# Page extract
Yet they gave thanks.
Which is something that seems pretty counterintuitive these days. Yes, most of us will gather Thursday with friends and family, eat too much food and try to avoid talking about politics. But our minds will likely be on politics and the impending weekend orgy of shopping – Black Friday and Cyber Monday – that has already begun with all the “pre“ advertisements.
And too many of us will feel resentment, jealousy and envy that while we have “enough,” way too many people have more than we do. Even though being poor in America amounts to being rich in the large majority of the rest of the world.
I suppose we could say it’s not our fault for feeling this way – we could blame it on our “leaders” who regularly solicit our votes to keep them in power by encouraging us to be resentful of those who are better off than we are.
We are told that inequality is not the logical result of some people being smarter, more creative, more ambitious, perhaps luckier or perhaps even working harder than everybody else.

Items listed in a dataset
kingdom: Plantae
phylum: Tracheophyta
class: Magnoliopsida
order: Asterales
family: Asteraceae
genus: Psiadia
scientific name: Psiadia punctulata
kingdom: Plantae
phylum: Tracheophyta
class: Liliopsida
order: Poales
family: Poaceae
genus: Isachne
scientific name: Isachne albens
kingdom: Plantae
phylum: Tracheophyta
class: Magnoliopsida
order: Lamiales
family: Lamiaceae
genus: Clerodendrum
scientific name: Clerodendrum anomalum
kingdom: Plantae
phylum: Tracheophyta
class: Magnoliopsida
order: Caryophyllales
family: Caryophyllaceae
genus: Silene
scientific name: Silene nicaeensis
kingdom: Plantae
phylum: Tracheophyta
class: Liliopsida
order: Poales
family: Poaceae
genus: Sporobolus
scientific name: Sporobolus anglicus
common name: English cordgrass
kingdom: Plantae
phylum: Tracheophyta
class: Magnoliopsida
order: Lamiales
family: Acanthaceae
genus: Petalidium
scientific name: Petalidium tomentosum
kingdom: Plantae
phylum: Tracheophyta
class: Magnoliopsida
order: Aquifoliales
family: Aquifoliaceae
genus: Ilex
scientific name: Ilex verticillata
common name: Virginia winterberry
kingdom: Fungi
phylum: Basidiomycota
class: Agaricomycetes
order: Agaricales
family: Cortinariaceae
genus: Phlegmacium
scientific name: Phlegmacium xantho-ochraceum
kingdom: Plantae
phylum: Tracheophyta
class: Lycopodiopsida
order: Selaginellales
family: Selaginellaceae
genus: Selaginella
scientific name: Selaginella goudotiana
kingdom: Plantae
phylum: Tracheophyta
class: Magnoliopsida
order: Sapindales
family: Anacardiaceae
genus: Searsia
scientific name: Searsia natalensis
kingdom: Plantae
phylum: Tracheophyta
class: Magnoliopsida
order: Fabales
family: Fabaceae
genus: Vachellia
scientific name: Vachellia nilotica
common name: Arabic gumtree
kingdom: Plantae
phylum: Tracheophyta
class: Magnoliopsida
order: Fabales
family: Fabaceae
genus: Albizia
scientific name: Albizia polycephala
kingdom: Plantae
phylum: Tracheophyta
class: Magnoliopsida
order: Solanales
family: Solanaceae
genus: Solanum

# Task details
Can you pick up the essay on Thanksgiving and resentment after its final sentence and carry it forward? Nothing in the listing is needed here.

# Output of the task
No, it is largely due to them stealing from the rest of us through not paying their “fair share” in taxes. Because if they were, they wouldn’t be so rich and we wouldn’t be so poor.
Vermont’s democratic socialist Sen. Bernie Sanders gained considerable traction in a presidential campaign built on resentment of “millionaires and billionaires” and, of course, their “cronies.”
Add to all that the list of reasons I hear from time to time about how there’s not much for which to to be thankful. We’re destroying the environment. Climate change will destroy us. We don’t have free health care. We have to pay for college. There are too many guns. “Haters” still get to vote. There is not enough diversity. And have you noticed who is president?
But if we could stop resenting what somebody else has, turn off cable TV, walk away from our social media accounts for a while and instead focus on what we have, perhaps we could give some genuine thanks for the ways we are blessed.
As a few lonely observers have pointed out, poverty does exist in America, but it is defined differently and is not nearly the existential threat that it has been for all of human history.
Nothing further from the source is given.